John Tudor, former pitcher for the St. Louis Cardinals, once said, “A rumor without a leg to stand on will get around some other way.” But when it comes to the securities markets, the SEC recently proclaimed that if a broker-dealer’s or investment advisor’s lax policies allow a rumor to “get around some other way,” the firm could pay through an enforcement action.

On July 13, 2008, the SEC announced its intention to conduct immediate examinations to determine whether entities’ supervisory and compliance controls are reasonably designed to prevent potentially manipulative conduct, such as the intentional creation or spreading of false information intended to affect securities prices. Chairman Cox said that “[t]he examinations . . . are aimed at ensuring that investors continue to get reliable, accurate information about public companies in the marketplace.” The examinations will be conducted by the SEC’s Office of Compliance Inspections and Examinations, FINRA, and NYSE Regulation, Inc.

This is not the first regulatory foray into the rumor mill. In March 2008, FINRA announced that it, NYSE Regulation, Inc., and the Options Regulatory Surveillance Authority would coordinate efforts to heighten the monitoring and investigation of trading activity of issuers that may be subject to credit market-related volatility. FINRA then warned that “intentionally spreading false rumors or engaging in collusive activity to impact the financial condition of an issuer will not be tolerated and will be vigorously and aggressively investigated.”

Firms preparing for an examination should review their supervisory and compliance controls over communications by firm personnel. Because manipulative activity such as spreading rumors typically requires dissemination to numerous third parties, firms should particularly focus on controls over representatives’ mass communications with outside personnel. Mass communications methods – such as fax, email, and instant messages – pose particular compliance risks and, thus, should be a compliance focus. In addition, regulators will favorably view comprehensive training on avoiding the spread of rumors.

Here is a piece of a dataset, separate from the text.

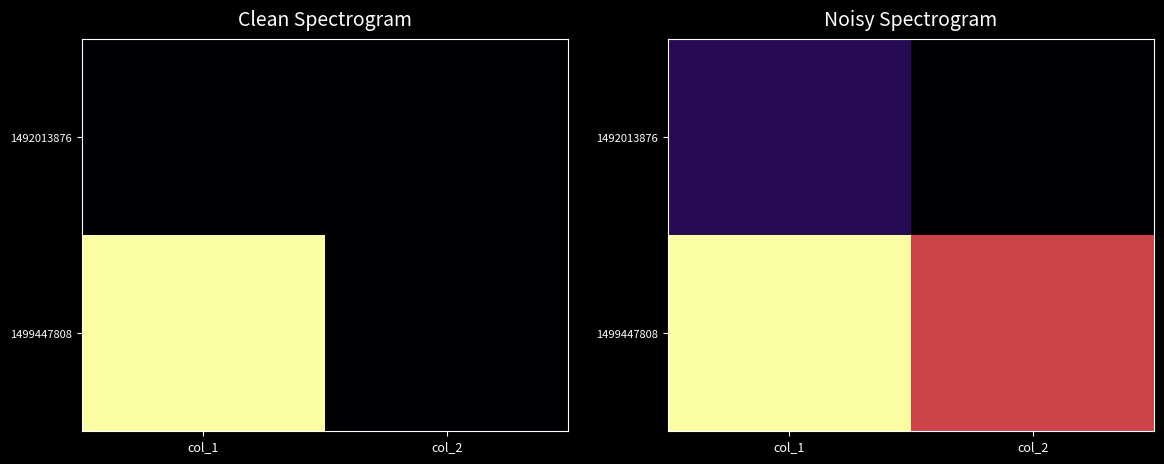

Which category has the lowest value in the 1492013876 series?

col_2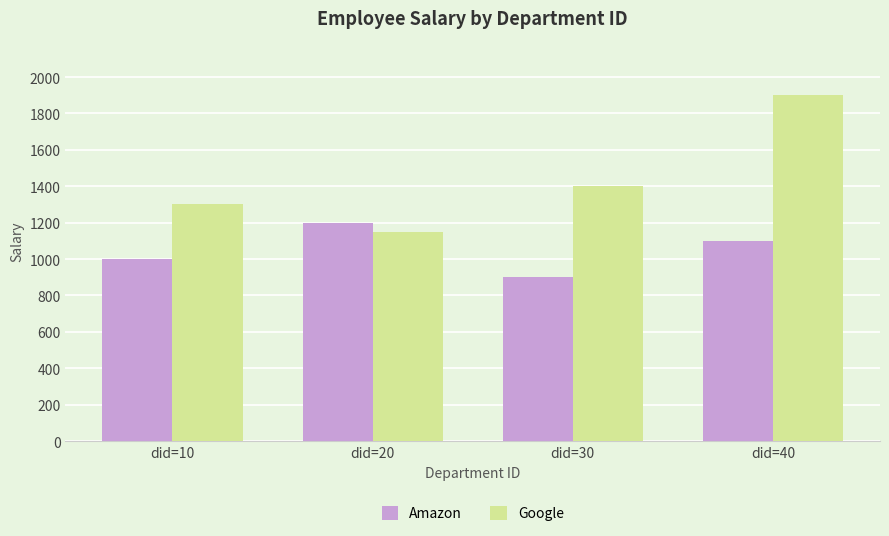

Which category has the highest value in the Amazon series?

did=20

Although currently focused on monitoring and examining firms, the increased regulatory interest could blossom into enforcement actions against firms as well. Numerous provisions of the securities laws and attendant regulations prohibit the circulation of false or misleading rumors. See, e.g., NASD Rule 5120(e) / NYSE Rule 435(5); NASD Rule 2110 / NYSE Rule 476; Exchange Act §§ 9(a) and 10(b); Securities Act § 17(a); and IAA § 206. Thus, to help keep an examination from becoming an enforcement matter, broker-dealers and investment advisors are well-advised to ensure tight internal controls and procedures in this area.

The SEC this year has already demonstrated its willingness to pursue enforcement on these issues. In April 2008, the SEC settled with Paul S. Berliner, a trader formerly associated with Schottenfeld Group, LLC, for alleged securities fraud and market manipulation. The SEC accused Mr. Berliner of spreading a false rumor about a lower takeover price for a company, which he disseminated through instant messages to traders at brokerage firms and hedge funds. Mr. Berliner short-sold the company’s stock and profited when, within 30 minutes of sending the false rumor, the company’s share price fell significantly. Among other things, Mr. Berliner agreed to disgorgement of $26,129, a third-tier civil penalty of $130,000, and a permanent bar from associating with any broker-dealer. See Litigation Release No. 20537 (April 24, 2008). On July 15, 2008, Chairman Cox also stated that other investigations have been underway for the past several months.

Rumors have a long history on Wall Street, and the SEC’s recent announcement comes at a time of great uncertainty in the markets. Among other things, the recent demise of a large financial firm has popularly been blamed on false rumors. More recently, a multitude of rumors have circulated about established mortgage and financial companies, with each suffering falling share prices. In light of the increased regulatory focus on the spread of rumors, compliance officers should take steps to prevent the next legless rumor from finding wheels at their firms.